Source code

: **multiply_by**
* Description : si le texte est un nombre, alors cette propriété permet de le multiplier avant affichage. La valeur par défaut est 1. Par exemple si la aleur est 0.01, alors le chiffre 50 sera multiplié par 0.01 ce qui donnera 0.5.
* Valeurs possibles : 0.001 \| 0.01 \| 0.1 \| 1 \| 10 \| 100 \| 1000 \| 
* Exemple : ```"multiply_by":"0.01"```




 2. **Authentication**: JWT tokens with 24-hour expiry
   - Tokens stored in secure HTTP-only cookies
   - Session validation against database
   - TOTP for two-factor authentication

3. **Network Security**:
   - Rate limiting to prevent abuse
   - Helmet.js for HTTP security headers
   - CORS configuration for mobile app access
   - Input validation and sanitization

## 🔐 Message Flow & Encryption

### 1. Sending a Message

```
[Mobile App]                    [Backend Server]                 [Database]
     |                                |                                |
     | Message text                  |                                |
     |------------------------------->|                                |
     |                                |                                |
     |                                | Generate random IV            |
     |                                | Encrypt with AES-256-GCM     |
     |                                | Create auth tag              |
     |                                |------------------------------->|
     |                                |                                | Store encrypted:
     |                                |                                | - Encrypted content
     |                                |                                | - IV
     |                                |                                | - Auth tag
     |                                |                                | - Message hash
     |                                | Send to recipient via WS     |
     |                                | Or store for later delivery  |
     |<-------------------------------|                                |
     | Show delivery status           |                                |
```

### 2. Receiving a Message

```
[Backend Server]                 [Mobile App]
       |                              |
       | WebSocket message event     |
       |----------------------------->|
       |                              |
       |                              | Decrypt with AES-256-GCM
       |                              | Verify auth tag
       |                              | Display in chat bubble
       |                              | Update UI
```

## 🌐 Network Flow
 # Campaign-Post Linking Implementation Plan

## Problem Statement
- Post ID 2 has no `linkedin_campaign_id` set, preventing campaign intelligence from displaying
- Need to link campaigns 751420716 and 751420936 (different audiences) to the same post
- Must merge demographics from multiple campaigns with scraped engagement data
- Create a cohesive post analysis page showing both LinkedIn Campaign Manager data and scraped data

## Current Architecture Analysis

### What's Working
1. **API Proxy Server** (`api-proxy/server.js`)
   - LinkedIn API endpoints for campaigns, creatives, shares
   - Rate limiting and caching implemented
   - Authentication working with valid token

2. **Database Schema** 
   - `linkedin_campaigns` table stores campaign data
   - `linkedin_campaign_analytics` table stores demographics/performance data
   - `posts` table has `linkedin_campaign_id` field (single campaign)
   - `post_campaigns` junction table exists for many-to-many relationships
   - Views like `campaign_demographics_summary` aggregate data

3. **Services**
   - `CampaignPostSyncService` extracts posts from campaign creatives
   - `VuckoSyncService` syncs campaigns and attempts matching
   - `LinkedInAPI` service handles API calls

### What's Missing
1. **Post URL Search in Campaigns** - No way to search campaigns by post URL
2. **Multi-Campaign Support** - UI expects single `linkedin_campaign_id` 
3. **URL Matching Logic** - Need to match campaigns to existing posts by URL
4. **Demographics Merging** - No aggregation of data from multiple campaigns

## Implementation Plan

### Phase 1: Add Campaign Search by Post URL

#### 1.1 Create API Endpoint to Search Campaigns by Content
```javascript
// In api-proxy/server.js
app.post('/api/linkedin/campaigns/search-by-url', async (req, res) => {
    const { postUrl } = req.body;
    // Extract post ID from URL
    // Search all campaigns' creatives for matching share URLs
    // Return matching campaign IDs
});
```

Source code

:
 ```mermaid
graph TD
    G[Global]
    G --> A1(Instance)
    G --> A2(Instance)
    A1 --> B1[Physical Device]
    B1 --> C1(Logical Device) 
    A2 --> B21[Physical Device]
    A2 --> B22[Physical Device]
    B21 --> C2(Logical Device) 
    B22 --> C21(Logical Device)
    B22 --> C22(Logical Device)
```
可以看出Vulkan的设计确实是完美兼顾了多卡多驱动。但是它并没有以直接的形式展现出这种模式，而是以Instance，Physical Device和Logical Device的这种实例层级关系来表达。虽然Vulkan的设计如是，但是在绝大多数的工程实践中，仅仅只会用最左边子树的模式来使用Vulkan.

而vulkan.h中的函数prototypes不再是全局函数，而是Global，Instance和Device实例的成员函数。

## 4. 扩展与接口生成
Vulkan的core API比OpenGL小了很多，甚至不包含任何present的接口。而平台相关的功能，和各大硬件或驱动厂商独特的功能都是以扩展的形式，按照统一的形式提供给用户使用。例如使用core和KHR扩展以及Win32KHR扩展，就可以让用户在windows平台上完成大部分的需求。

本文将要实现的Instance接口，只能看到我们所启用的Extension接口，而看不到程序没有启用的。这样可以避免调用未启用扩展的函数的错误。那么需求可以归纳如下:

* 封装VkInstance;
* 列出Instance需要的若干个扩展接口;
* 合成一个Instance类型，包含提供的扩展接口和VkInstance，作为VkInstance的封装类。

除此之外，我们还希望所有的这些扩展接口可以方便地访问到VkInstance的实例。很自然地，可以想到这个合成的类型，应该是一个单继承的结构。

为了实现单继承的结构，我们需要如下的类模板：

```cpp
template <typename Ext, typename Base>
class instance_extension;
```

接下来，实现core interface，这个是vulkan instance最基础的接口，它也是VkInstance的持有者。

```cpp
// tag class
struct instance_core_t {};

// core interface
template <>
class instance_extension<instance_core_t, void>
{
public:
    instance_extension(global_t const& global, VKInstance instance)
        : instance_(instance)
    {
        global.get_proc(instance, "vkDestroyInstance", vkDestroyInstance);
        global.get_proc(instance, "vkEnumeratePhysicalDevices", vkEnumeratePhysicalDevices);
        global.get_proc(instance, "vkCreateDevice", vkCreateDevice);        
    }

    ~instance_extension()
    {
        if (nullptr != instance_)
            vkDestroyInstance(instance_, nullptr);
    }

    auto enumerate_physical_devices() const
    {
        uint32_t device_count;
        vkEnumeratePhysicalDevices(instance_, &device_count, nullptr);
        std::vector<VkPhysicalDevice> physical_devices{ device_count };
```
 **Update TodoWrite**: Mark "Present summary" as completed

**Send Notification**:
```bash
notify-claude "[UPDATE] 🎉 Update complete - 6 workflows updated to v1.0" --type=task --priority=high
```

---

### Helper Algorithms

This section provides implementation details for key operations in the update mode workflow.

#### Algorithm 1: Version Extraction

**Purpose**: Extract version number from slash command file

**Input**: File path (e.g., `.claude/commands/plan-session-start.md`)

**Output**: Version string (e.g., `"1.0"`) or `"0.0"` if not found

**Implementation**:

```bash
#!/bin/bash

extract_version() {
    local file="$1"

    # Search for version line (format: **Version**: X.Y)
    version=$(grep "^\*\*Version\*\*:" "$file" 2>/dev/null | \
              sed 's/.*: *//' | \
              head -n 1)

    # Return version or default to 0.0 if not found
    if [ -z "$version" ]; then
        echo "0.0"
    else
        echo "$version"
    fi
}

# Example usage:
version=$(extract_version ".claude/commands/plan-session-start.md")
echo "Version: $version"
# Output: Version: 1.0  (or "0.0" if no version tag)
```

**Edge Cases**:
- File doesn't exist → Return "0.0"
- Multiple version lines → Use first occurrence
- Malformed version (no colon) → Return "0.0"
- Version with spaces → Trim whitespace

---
■ ■ ■ ■ ■
Note how many lines of the material hold the word "posts", then state that number alone.

### Solution to this task
3